Thursday, 2 August 2001: 5:00 PM
Applications of spatially recursive digital filters to the synthesis of inhomogeneous and anisotropic covariance operators in a statistical objective analysis
The problem of inverting the very large system of equations implied by the
variational principle defining a statistical objective analysis scheme is
normally tackled by an iterative numerical method, such as the suitably
preconditioned conjugate-gradient or quasi-Newton techniques. At each
iteration, there is a requirement to convolve the background error covariance
with a gridded field in order to recover another gridded field. Essentially,
the background covariance becomes a filtering operator. This particular step,
while it is only one of the several algebraic steps that constitute a single
iteration cycle, is typically the one that dominates the computational
cost in 3D-variational analysis. It is therefore very important to be able
to execute it efficiently. It is also a prerequisite for the numerical
stability of the solvers that the representation of the covariance operator
retains the properties of self-adjointness and positive-definiteness
possessed by actual covariances.
The synthesis of covariance operators by carefully constructed
combinations of simpler filters can be an efficient and versatile approach,
particularly if the basic filters act in one dimension at a time. In order
to make this approach effective without the principal grid directions imposing
a spurious anisotropic imprint on the morphology of the synthesized
covariance function, the basic one-dimensional filters need to approximate
a Gaussian profile closely. Recursive filters are able to mimic this
profile efficiently and accurately, as we shall demonstrate. The covariance
profile itself is not restricted to be of Gaussian type since, by superposition
of a few Gaussian components of different scales, it is possible to produce
a range of `fat-tailed' covariance profiles that are arguably better suited
to practical data assimilation. Also, the application of the negative-Laplacian
operator to an originally bell-shaped function yields a profile possessing
negative side-lobes, which are desirable in the analysis of some variables.

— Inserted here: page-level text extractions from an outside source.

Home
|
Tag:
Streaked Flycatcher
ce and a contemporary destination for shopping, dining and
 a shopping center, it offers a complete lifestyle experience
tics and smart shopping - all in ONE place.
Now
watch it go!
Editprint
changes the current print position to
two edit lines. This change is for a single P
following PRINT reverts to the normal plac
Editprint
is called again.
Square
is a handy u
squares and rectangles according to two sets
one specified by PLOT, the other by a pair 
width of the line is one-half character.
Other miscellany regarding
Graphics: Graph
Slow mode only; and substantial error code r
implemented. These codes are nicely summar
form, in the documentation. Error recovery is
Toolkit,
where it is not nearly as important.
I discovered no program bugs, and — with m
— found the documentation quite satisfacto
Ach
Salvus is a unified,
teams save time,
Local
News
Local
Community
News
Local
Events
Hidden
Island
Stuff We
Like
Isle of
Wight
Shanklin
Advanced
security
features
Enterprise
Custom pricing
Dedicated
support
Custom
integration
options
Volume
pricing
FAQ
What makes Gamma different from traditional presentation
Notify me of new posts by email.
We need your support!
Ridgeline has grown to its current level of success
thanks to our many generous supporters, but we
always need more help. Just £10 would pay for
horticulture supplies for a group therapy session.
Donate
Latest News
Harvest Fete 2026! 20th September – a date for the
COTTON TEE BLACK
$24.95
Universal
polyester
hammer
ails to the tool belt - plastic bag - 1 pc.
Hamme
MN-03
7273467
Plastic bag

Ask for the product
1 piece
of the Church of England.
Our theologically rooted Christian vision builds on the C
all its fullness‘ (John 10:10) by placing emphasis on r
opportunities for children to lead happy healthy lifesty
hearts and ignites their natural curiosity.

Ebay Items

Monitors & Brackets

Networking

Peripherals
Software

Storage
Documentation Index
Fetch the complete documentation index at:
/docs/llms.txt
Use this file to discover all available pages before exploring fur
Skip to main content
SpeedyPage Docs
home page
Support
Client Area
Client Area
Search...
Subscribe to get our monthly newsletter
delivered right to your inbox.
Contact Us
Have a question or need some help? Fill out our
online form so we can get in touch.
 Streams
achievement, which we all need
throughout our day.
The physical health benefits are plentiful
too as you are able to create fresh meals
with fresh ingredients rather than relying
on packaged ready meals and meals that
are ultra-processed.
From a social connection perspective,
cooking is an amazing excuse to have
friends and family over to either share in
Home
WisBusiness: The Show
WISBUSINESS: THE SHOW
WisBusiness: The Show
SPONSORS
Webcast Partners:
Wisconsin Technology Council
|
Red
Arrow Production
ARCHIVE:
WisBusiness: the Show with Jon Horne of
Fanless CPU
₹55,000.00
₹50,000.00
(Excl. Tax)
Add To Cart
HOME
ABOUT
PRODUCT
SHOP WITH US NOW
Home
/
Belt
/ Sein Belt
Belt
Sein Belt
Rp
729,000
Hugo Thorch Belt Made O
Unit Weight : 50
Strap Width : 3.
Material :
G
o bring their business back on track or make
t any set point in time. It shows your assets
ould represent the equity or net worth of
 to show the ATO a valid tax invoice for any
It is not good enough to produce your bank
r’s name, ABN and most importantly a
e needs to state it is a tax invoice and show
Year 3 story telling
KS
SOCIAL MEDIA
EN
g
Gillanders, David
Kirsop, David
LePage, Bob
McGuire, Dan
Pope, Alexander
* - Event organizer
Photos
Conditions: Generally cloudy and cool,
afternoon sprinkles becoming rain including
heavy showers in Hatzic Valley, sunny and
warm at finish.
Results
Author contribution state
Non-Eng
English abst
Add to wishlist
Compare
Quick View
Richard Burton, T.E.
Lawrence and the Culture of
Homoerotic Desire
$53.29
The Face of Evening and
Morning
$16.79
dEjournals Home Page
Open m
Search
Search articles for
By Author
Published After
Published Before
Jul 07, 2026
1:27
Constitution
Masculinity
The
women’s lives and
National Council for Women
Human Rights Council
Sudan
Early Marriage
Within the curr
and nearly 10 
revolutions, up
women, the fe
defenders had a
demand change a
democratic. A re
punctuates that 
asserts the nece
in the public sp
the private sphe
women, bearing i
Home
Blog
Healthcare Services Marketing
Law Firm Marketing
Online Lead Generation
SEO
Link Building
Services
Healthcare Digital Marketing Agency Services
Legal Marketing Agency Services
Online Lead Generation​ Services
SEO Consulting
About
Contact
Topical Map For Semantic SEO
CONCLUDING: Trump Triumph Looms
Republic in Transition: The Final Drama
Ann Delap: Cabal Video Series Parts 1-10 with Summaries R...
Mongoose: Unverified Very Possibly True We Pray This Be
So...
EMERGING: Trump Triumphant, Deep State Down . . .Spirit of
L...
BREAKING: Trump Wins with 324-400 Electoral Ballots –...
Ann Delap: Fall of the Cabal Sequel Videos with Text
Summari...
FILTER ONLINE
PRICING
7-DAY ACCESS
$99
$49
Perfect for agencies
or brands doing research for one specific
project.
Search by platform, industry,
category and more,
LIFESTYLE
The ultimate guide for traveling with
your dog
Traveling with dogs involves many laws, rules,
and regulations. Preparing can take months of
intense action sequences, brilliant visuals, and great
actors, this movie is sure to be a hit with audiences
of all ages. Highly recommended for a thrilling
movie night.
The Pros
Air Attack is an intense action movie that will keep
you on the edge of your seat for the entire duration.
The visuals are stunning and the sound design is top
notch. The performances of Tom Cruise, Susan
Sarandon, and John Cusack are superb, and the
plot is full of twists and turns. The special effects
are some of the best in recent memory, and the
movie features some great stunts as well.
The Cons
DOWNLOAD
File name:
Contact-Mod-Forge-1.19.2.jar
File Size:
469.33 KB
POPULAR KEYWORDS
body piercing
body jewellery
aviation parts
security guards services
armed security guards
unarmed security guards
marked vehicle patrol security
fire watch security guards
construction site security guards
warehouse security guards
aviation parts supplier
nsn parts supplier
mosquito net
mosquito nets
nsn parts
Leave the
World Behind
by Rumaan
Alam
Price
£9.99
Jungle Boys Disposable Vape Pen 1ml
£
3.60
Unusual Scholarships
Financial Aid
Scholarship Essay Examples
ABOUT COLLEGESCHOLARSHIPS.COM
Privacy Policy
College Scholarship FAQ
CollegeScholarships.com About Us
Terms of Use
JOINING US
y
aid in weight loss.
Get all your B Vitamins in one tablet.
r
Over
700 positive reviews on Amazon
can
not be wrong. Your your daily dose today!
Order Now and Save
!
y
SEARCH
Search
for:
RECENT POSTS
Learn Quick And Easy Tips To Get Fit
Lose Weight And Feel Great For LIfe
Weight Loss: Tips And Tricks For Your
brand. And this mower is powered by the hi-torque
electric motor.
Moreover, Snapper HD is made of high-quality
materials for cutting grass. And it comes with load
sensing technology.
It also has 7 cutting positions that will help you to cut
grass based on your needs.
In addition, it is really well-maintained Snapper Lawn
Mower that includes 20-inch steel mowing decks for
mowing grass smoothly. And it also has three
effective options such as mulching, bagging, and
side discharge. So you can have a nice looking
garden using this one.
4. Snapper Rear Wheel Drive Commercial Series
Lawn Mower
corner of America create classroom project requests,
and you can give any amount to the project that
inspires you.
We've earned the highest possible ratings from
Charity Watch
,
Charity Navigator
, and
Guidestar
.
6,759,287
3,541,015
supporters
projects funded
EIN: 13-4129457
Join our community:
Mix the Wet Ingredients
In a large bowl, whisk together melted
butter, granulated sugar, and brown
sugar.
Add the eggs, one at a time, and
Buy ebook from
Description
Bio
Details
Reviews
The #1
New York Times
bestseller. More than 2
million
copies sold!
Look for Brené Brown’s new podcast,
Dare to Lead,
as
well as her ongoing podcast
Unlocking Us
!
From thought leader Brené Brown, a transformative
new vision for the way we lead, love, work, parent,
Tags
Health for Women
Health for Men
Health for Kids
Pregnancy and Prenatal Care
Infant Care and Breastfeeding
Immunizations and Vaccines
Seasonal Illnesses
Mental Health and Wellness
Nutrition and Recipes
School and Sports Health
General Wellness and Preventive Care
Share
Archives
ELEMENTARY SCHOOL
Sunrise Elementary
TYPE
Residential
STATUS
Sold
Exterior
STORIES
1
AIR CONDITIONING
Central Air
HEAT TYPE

Recent developments of the recursive filtering technique have allowed
us the freedom to consistently extend the synthesis of covariances to
incorporate geographically adaptive modifications of covariance scale and
amplitude, and general degrees of local stretching and compression in both
two and three dimensions at arbitrary orientations. We present some of these
new techniques and describe the numerical approaches adopted to implement
these schemes on a massively parallel computer.